A fine maggio a Davos, in Svizzera, si è tenuto l’incontro annuale del World Economic Forum, una fondazione senza fini di lucro con sede a Ginevra che riunisce tutti gli anni politici e imprenditori delle più importanti aziende del mondo, per parlare di economia e società.

Questa edizione del Forum di Davos, si riunisce in un mondo molto cambiato rispetto all’ultima edizione di gennaio 2020. Cambiamenti profondi provocati dalla pandemia, e soprattutto dal conflitto Russa-Ucraina stanno mettendo in discussione molti dei princìpi su cui il Forum si basa, come la globalizzazione e i liberi commerci.

Per la prima volta dal crollo dell’Unione Sovietica, per esempio, in quest’edizione non ha partecipato nemmeno un politico o un imprenditore russo.

La pandemia ha iniziato a dare nuova forma al pianeta, portando alla luce problemi e urgenze. Il Covid, non ancora debellato del tutto è stato il preludio di cambiamenti epocali.

Il quadro attuale è composto da una guerra in Europa, una crisi energetica senza precedenti e una transizione green che pressa i leader globali, poiché le conseguenze di non tenerla in considerazione è sotto gli occhi di tutti.

Ma cosa è cambiato dal 2020 ad oggi?

Il 2020 è stato l’anno dei grandi annunci di svolta climatica dei più importanti Paesi del mondo, con Unione Europea, Cina, Giappone e Stati Uniti che annunciavano piani ambiziosi per arrivare alla neutralità climatica al Net Zero entro la metà del secolo.

Il Net Zero consiste nell’obiettivo di raggiungere “emissioni nette zero” di gas serra, allo scopo di contenere il riscaldamento climatico globale: questo obiettivo è in linea con il target dell’Accordo di Parigi, che intende limitare il riscaldamento globale a +1,5°C entro la fine secolo.

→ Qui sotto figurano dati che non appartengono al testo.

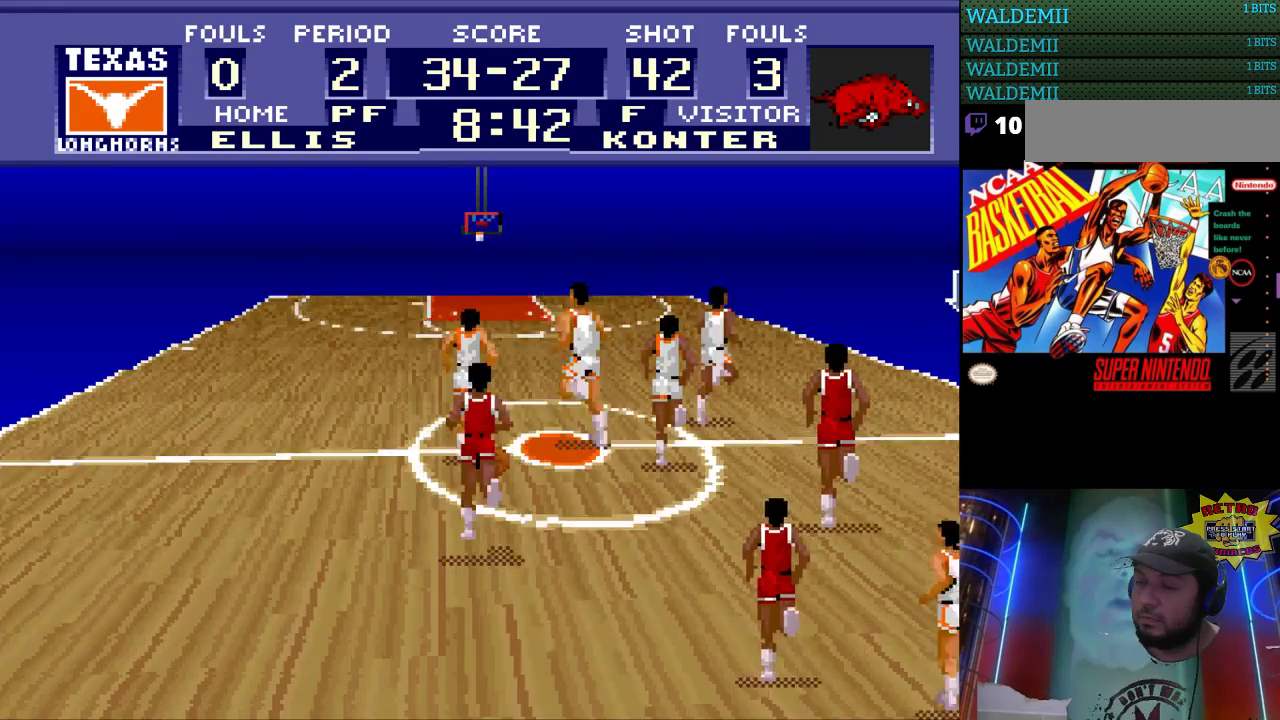
{"buttons": ["DPAD_UP", "DPAD_LEFT"], "events": []}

Se il concetto di Carbon neutrality è cercare di ottenere un risultato finale di zero emissioni di carbonio per un’azienda, un sito, un prodotto, prima misurando, poi riducendo le emissioni nella misura in cui ciò è possibile e successivamente compensando le emissioni rimanenti con una quantità equivalente di emissioni evitate o compensate (offset emissions); ciò può essere ottenuto acquistando crediti di compensazione delle emissioni di carbonio (carbon offset credits) per compensare la differenza.

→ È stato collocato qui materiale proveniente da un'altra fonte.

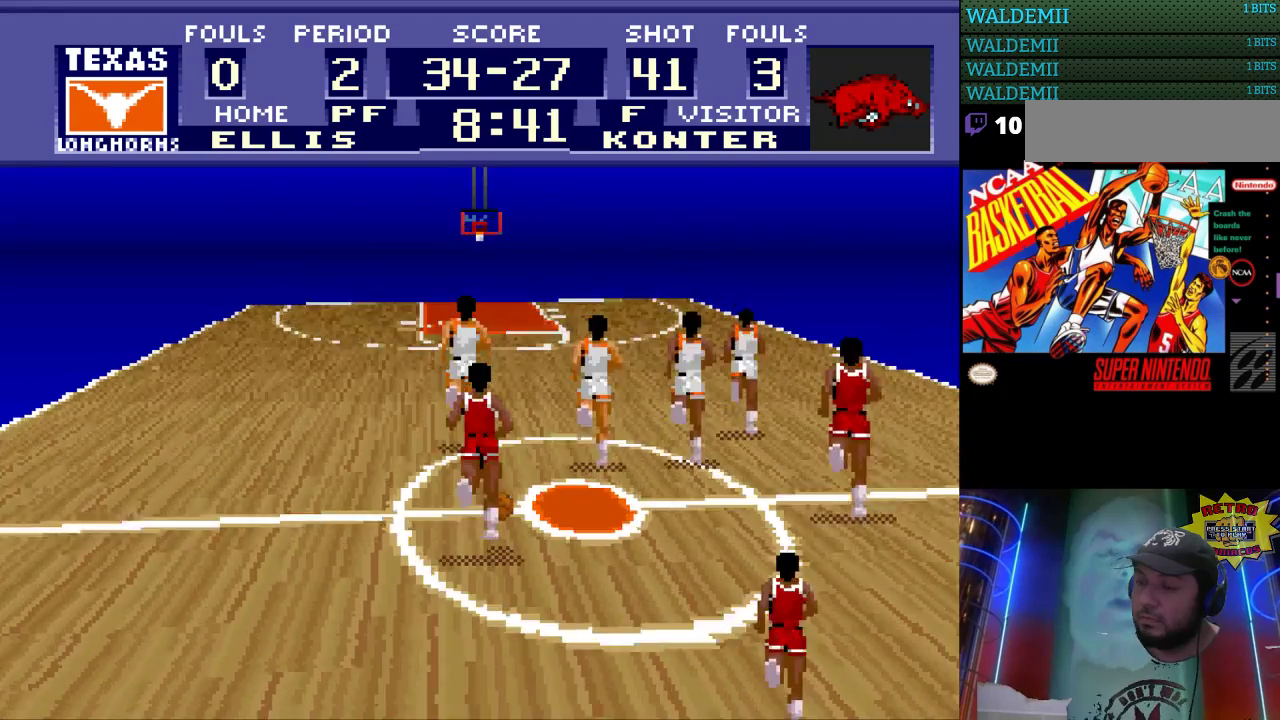
{"buttons": ["DPAD_UP", "DPAD_LEFT"], "events": []}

Net Zero è invece un obiettivo più ambizioso che si applica all’intera organizzazione e alla sua catena del valore. Ciò significa ridurre le emissioni indirette di carbonio dai fornitori a monte fino agli utenti finali. Il Net Zero non è un concetto riferibile solo ad un determinato anno di esercizio aziendale, non è temporalmente “puntuale”: indica invece un percorso di lungo termine con l’obiettivo di raggiungere “emissioni nette zero” rispetto alle attività aziendali ed alla sua filiera.

Tale percorso implica una drastica riduzione delle proprie emissioni di CO2 fino ad annullarle, o quasi, entro il 2050: il “quasi” prima utilizzato sta ad indicare che per alcuni settori, qualificati come “hard to abate”, non sarà possibile abbattere totalmente le emissioni entro il 2050 per motivi tecnici o economici si tratta di settori come l’aviazione, l’agricoltura, la siderurgia.

Ad oggi il settore energetico sta cambiando a ritmi senza precedenti per adeguarsi alle esigenze di un mondo in trasformazione. Il grafico seguente mostra le emissioni di gas serra per settore produttivo: elettricità, agricoltura, trasporti, industria edilizia ecc.
E la sua trasformazione entro il 2050. Vediamo come lo scenario cambi notevolmente e come le principali fonti di approvvigionamento di energia diventino: solare, eolico, idrogeno, a scapito del gas e del carbon fossile.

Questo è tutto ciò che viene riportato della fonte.